Alors, on en rit chaque année. De la créativité des amoureux qui « ne trompent pas leur femme, mais se trompent de femme… ». Ceux qui célèbrent la Saint-Valentin le jour J avec Madame, et le weekend avec le 2ème bureau. Celles qui prétextent un palu foudroyant pour disparaître du bureau toute la journée ouvrée du 14 février et réapparaître à Bassam ou Assinie en galante compagnie… Ceux qui partent subitement en mission ladite semaine à Yamoussoukro et reviennent la voiture maculée de boue et le coffre chargé d’agoutis et de régimes de bananes, alors qu’ils n’ont jamais quitté le district d’Abidjan.

On m’a même soufflé l’histoire de ce tonton ventripotent, qui est volontairement allé se livrer au commissariat et s’est fait enfermer au petit matin en cellule de dégrisement.
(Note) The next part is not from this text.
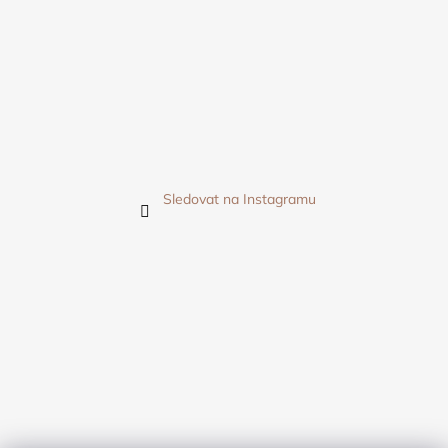
Sledovat na Instagramu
Le parfait alibi à sa sex-capade nocturne. Il était tout fier de raconter que son épouse était si soulagée de le retrouver sain et sauf, qu’il a eu droit à un massage, un pépé soup bien épicé, avant de taper sa meilleure sieste toute la journée.

Mi-admiratifs, mi-scandalisés, mi-résignés, nous entendons chaque année ces histoires de la SaintValentin de la Duplicité. Mais bien sûr comme le poil à gratter que je suis, je ne peux m’empêcher de me demander ce que cela dit de nous, en tant que société dans son ensemble. En tant que citoyens, amoureux, parents et consommateurs. Quelle idée avons-nous de l’amour et de l’engagement ?

Dupes, complices, désabusés, enjaillés, sincères… Ce qui est sûr, fête commerciale ou pas, on est déjà nés. Cette Saint-Valentin à Babi, on va tous se blaguer ou se faire blaguer.